● TASK REQUIREMENTS: Excluding pictures, what does the listing below contain from the line with "Table 2. Index" up to and including the line with "Figure 3: Sliding mode surface.", word for word?

● SOURCE MATERIAL:
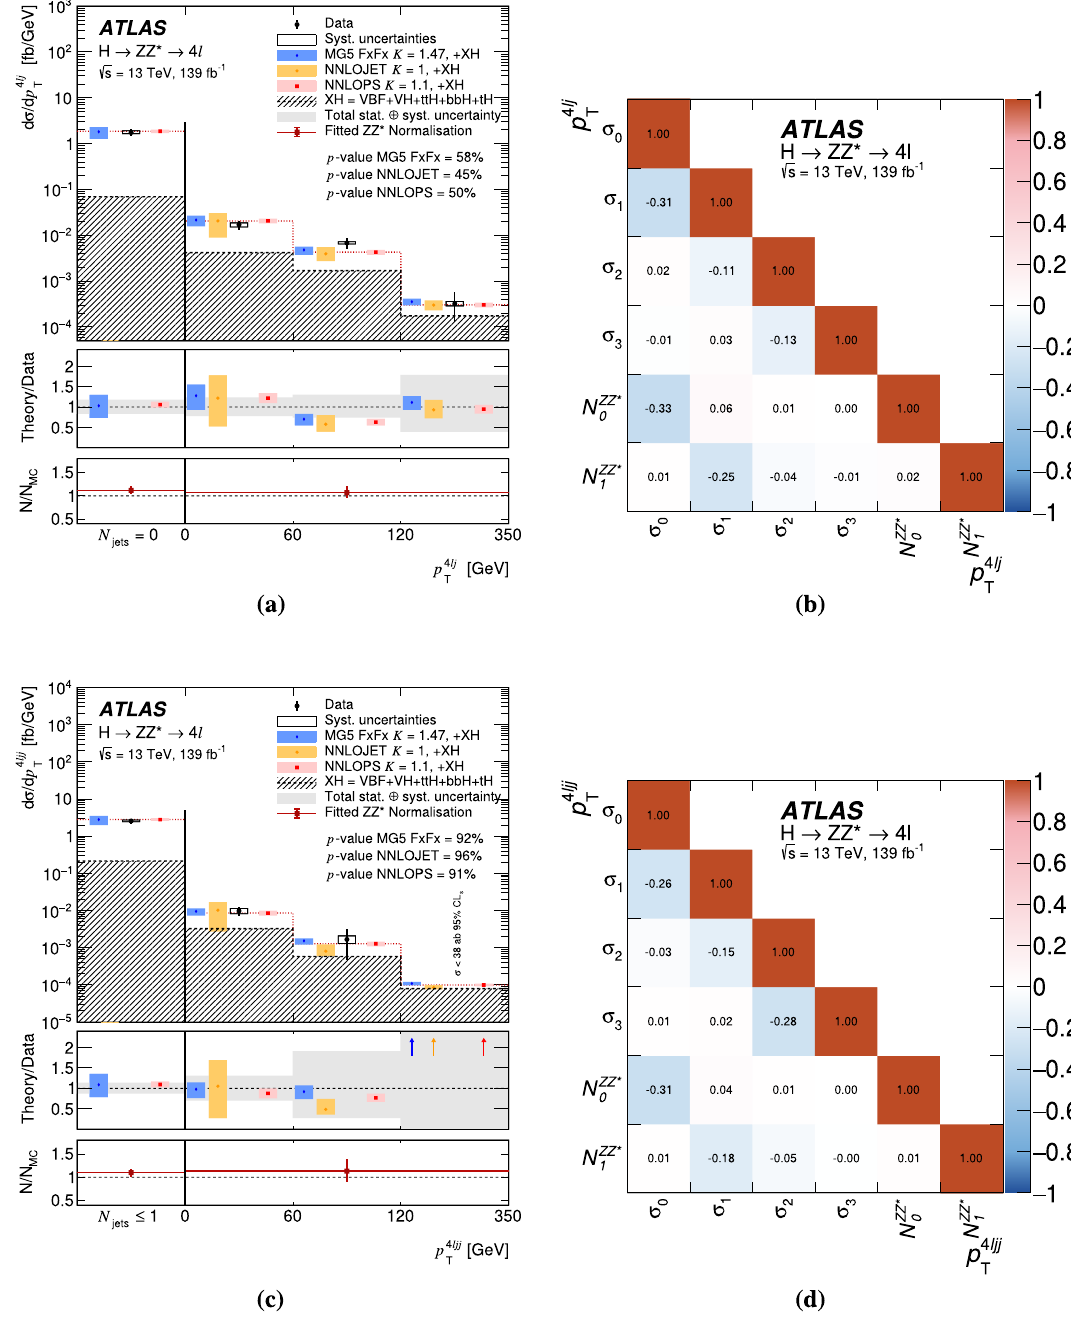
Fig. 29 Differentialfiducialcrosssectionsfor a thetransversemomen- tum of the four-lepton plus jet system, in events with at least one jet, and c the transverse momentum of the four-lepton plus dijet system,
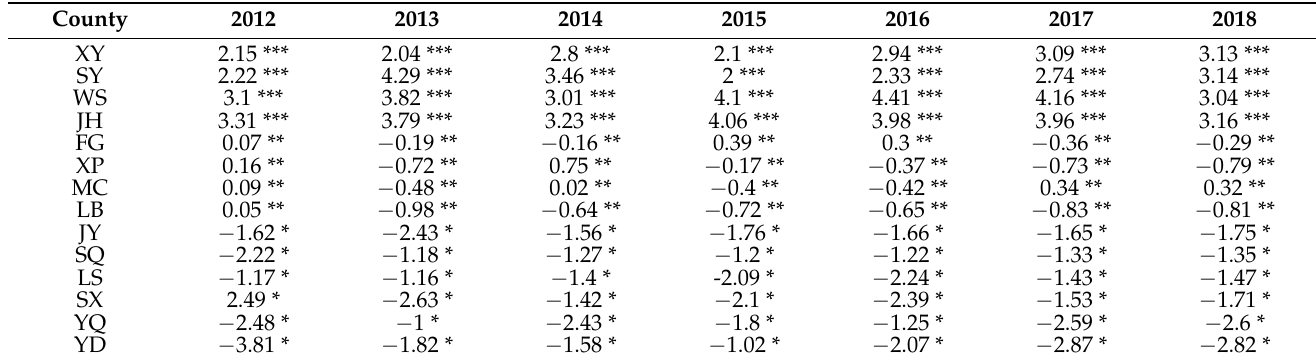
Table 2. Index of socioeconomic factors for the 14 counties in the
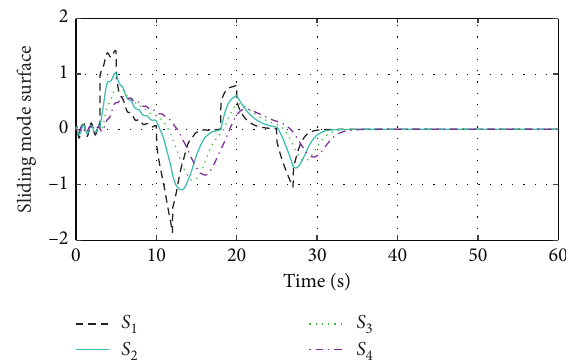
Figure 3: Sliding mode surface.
...
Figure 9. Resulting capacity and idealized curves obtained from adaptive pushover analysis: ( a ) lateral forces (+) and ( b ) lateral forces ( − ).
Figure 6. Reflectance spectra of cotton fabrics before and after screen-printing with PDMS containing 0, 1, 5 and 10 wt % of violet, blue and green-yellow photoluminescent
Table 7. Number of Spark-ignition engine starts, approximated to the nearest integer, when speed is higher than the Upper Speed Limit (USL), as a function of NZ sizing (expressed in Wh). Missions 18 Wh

● RESPONSE:
Table 2. Index of socioeconomic factors for the 14 counties in the
Figure 3: Sliding mode surface.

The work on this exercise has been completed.